Poster Presentation Australian Epigenetics Alliance Conference 2022

 The role of multidomain C. elegans histone lysine methyltransferase SET-25 in establishing epigenetic inheritance (#139)

Jessica Hawes 1 , Rachel Woodhouse 1 2 , Natasha Jones 1 , Joel Mackay 1 , Alyson Ashe 1
  1. School of Life and Environmental Sciences, University of Sydney, Sydney, NSW, Australia
  2. John Curtin School of Medical Research, The Australian National University, Canberra, ACT, Australia

RNAi-mediated gene silencing in Caenorhabditis elegans can be inherited across multiple generations. It is known that chromatin readers and writers play a role in the extent and duration of silencing. Still, the complete mechanisms and requisite protein structures are yet to be elucidated. SET-25 is a histone-3 tri-methyllysine-9 transferase required to establish transgenerational epigenetic inheritance. This protein is named after its writer domain, a SET domain, and we propose it also contains a chromodomain, a well-conserved methyllysine reader domain. The multidomain interplay between these two structures and an N-terminal disordered region promotes the inheritance of RNAi signals even when the environmental stimulus is removed.

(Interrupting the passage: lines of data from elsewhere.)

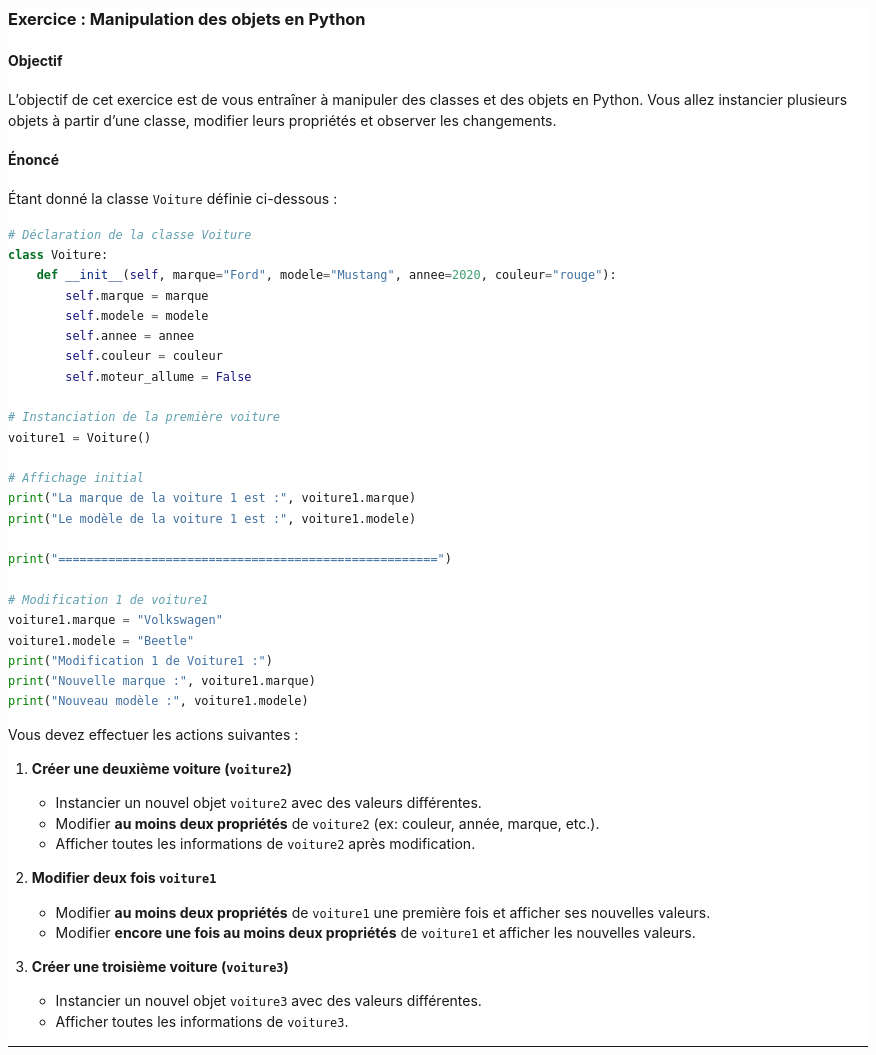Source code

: ### **Exercice : Manipulation des objets en Python**

#### **Objectif**
L’objectif de cet exercice est de vous entraîner à manipuler des classes et des objets en Python. Vous allez instancier plusieurs objets à partir d’une classe, modifier leurs propriétés et observer les changements.

#### **Énoncé**
Étant donné la classe `Voiture` définie ci-dessous :

```python
# Déclaration de la classe Voiture
class Voiture:
    def __init__(self, marque="Ford", modele="Mustang", annee=2020, couleur="rouge"):
        self.marque = marque
        self.modele = modele
        self.annee = annee
        self.couleur = couleur
        self.moteur_allume = False

# Instanciation de la première voiture
voiture1 = Voiture()

# Affichage initial
print("La marque de la voiture 1 est :", voiture1.marque)
print("Le modèle de la voiture 1 est :", voiture1.modele)

print("=====================================================")

# Modification 1 de voiture1
voiture1.marque = "Volkswagen"
voiture1.modele = "Beetle"
print("Modification 1 de Voiture1 :")
print("Nouvelle marque :", voiture1.marque)
print("Nouveau modèle :", voiture1.modele)
```

Vous devez effectuer les actions suivantes :

1. **Créer une deuxième voiture (`voiture2`)**  
   - Instancier un nouvel objet `voiture2` avec des valeurs différentes.
   - Modifier **au moins deux propriétés** de `voiture2` (ex: couleur, année, marque, etc.).
   - Afficher toutes les informations de `voiture2` après modification.

2. **Modifier deux fois `voiture1`**  
   - Modifier **au moins deux propriétés** de `voiture1` une première fois et afficher ses nouvelles valeurs.
   - Modifier **encore une fois au moins deux propriétés** de `voiture1` et afficher les nouvelles valeurs.

3. **Créer une troisième voiture (`voiture3`)**  
   - Instancier un nouvel objet `voiture3` avec des valeurs différentes.
   - Afficher toutes les informations de `voiture3`.

---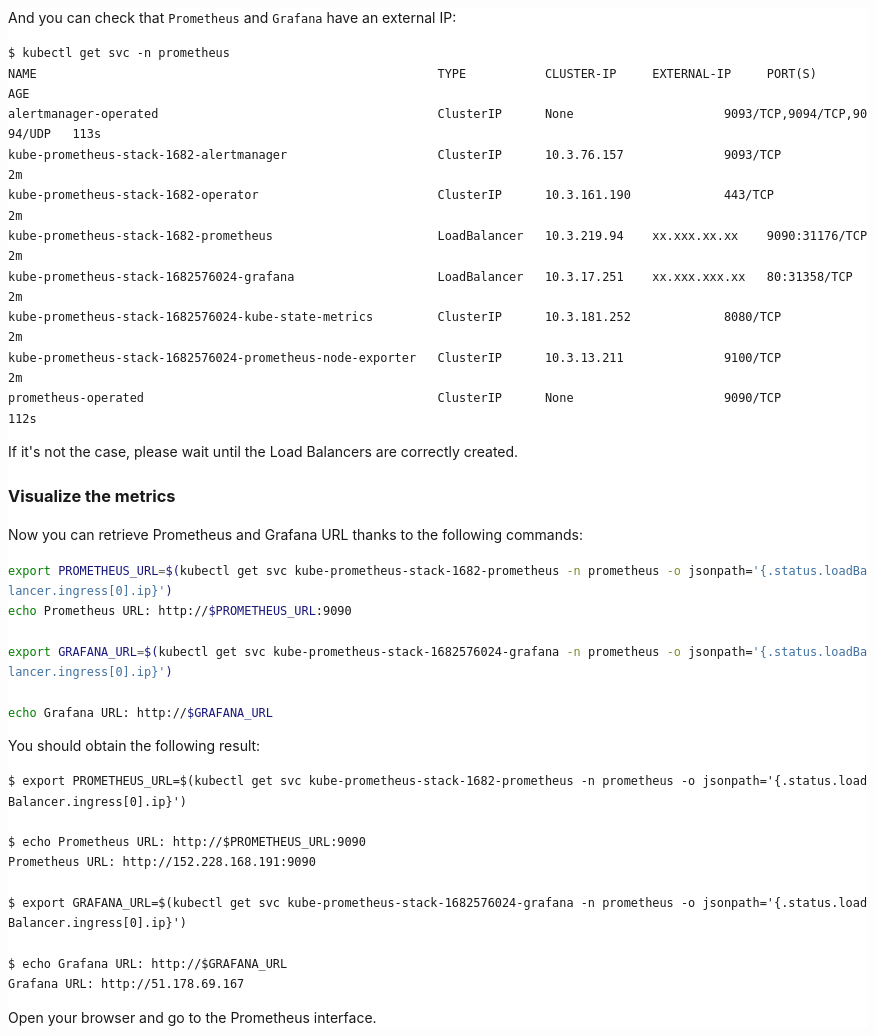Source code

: And you can check that `Prometheus` and `Grafana` have an external IP:

<pre class="console"><code>$ kubectl get svc -n prometheus
NAME                                                        TYPE           CLUSTER-IP     EXTERNAL-IP     PORT(S)                      AGE
alertmanager-operated                                       ClusterIP      None           <none>          9093/TCP,9094/TCP,9094/UDP   113s
kube-prometheus-stack-1682-alertmanager                     ClusterIP      10.3.76.157    <none>          9093/TCP                     2m
kube-prometheus-stack-1682-operator                         ClusterIP      10.3.161.190   <none>          443/TCP                      2m
kube-prometheus-stack-1682-prometheus                       LoadBalancer   10.3.219.94    xx.xxx.xx.xx    9090:31176/TCP               2m
kube-prometheus-stack-1682576024-grafana                    LoadBalancer   10.3.17.251    xx.xxx.xxx.xx   80:31358/TCP                 2m
kube-prometheus-stack-1682576024-kube-state-metrics         ClusterIP      10.3.181.252   <none>          8080/TCP                     2m
kube-prometheus-stack-1682576024-prometheus-node-exporter   ClusterIP      10.3.13.211    <none>          9100/TCP                     2m
prometheus-operated                                         ClusterIP      None           <none>          9090/TCP                     112s
</code></pre>

If it's not the case, please wait until the Load Balancers are correctly created.

### Visualize the metrics

Now you can retrieve Prometheus and Grafana URL thanks to the following commands:

```bash
export PROMETHEUS_URL=$(kubectl get svc kube-prometheus-stack-1682-prometheus -n prometheus -o jsonpath='{.status.loadBalancer.ingress[0].ip}')
echo Prometheus URL: http://$PROMETHEUS_URL:9090

export GRAFANA_URL=$(kubectl get svc kube-prometheus-stack-1682576024-grafana -n prometheus -o jsonpath='{.status.loadBalancer.ingress[0].ip}')

echo Grafana URL: http://$GRAFANA_URL
```

You should obtain the following result:

<pre class="console"><code>$ export PROMETHEUS_URL=$(kubectl get svc kube-prometheus-stack-1682-prometheus -n prometheus -o jsonpath='{.status.loadBalancer.ingress[0].ip}')

$ echo Prometheus URL: http://$PROMETHEUS_URL:9090
Prometheus URL: http://152.228.168.191:9090

$ export GRAFANA_URL=$(kubectl get svc kube-prometheus-stack-1682576024-grafana -n prometheus -o jsonpath='{.status.loadBalancer.ingress[0].ip}')

$ echo Grafana URL: http://$GRAFANA_URL
Grafana URL: http://51.178.69.167
</code></pre>

Open your browser and go to the Prometheus interface.
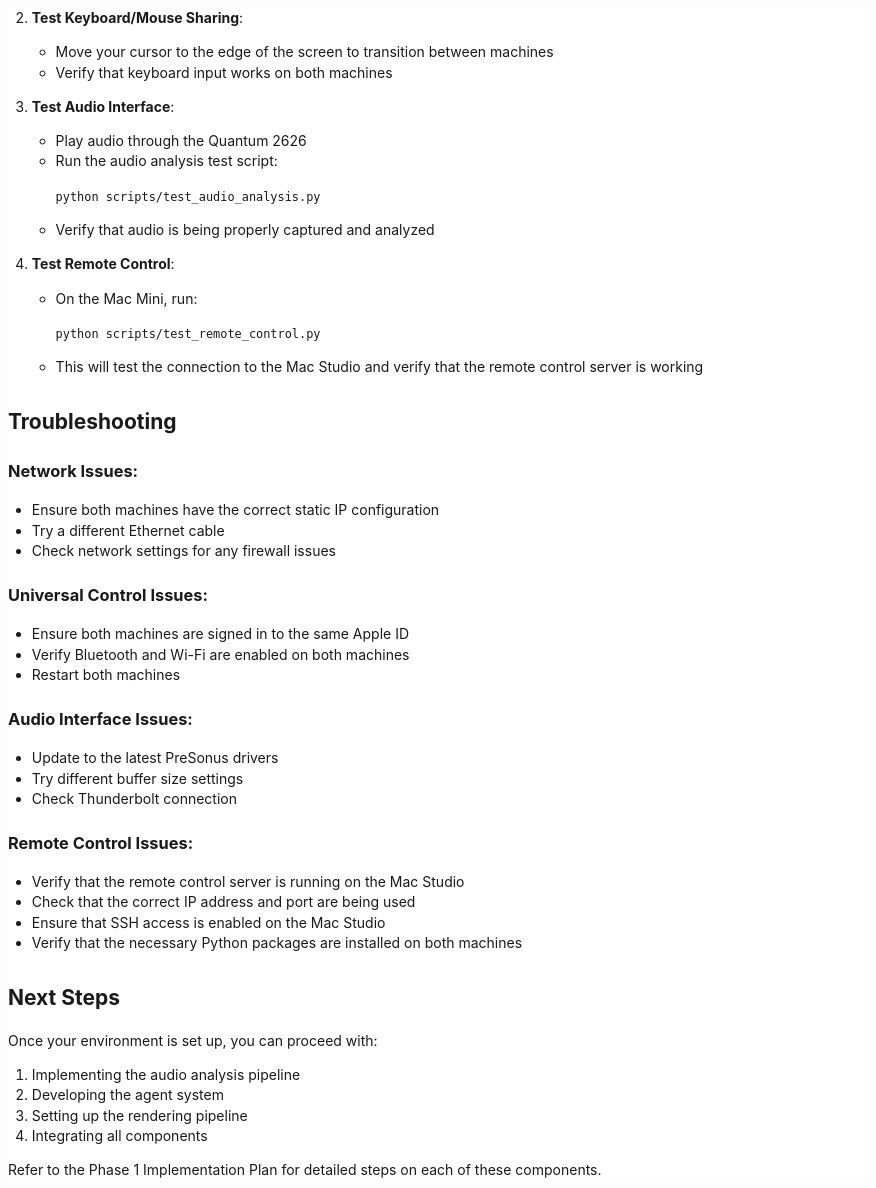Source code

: 2. **Test Keyboard/Mouse Sharing**:
   - Move your cursor to the edge of the screen to transition between machines
   - Verify that keyboard input works on both machines

3. **Test Audio Interface**:
   - Play audio through the Quantum 2626
   - Run the audio analysis test script:
     ```bash
     python scripts/test_audio_analysis.py
     ```
   - Verify that audio is being properly captured and analyzed

4. **Test Remote Control**:
   - On the Mac Mini, run:
     ```bash
     python scripts/test_remote_control.py
     ```
   - This will test the connection to the Mac Studio and verify that the remote control server is working

## Troubleshooting

### Network Issues:
- Ensure both machines have the correct static IP configuration
- Try a different Ethernet cable
- Check network settings for any firewall issues

### Universal Control Issues:
- Ensure both machines are signed in to the same Apple ID
- Verify Bluetooth and Wi-Fi are enabled on both machines
- Restart both machines

### Audio Interface Issues:
- Update to the latest PreSonus drivers
- Try different buffer size settings
- Check Thunderbolt connection

### Remote Control Issues:
- Verify that the remote control server is running on the Mac Studio
- Check that the correct IP address and port are being used
- Ensure that SSH access is enabled on the Mac Studio
- Verify that the necessary Python packages are installed on both machines

## Next Steps

Once your environment is set up, you can proceed with:
1. Implementing the audio analysis pipeline
2. Developing the agent system
3. Setting up the rendering pipeline
4. Integrating all components

Refer to the Phase 1 Implementation Plan for detailed steps on each of these components.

Using structural prediction tools, such as AlphaFold, we have generated constructs of the putative chromodomain to explore the structure-function relationship. The presence of this chromodomain also more closely aligns the C. elegans protein with predicted homologs, including the drosophila SU(VAR)3-9 and human SUV39H1, the latter being previously implicated as an RNA-binding protein. We have also generated mutant strains which systematically ablate the function of different domains to examine their in vivo effect on transgenerational epigenetic inheritance phenotypes and global H3K9me3 levels.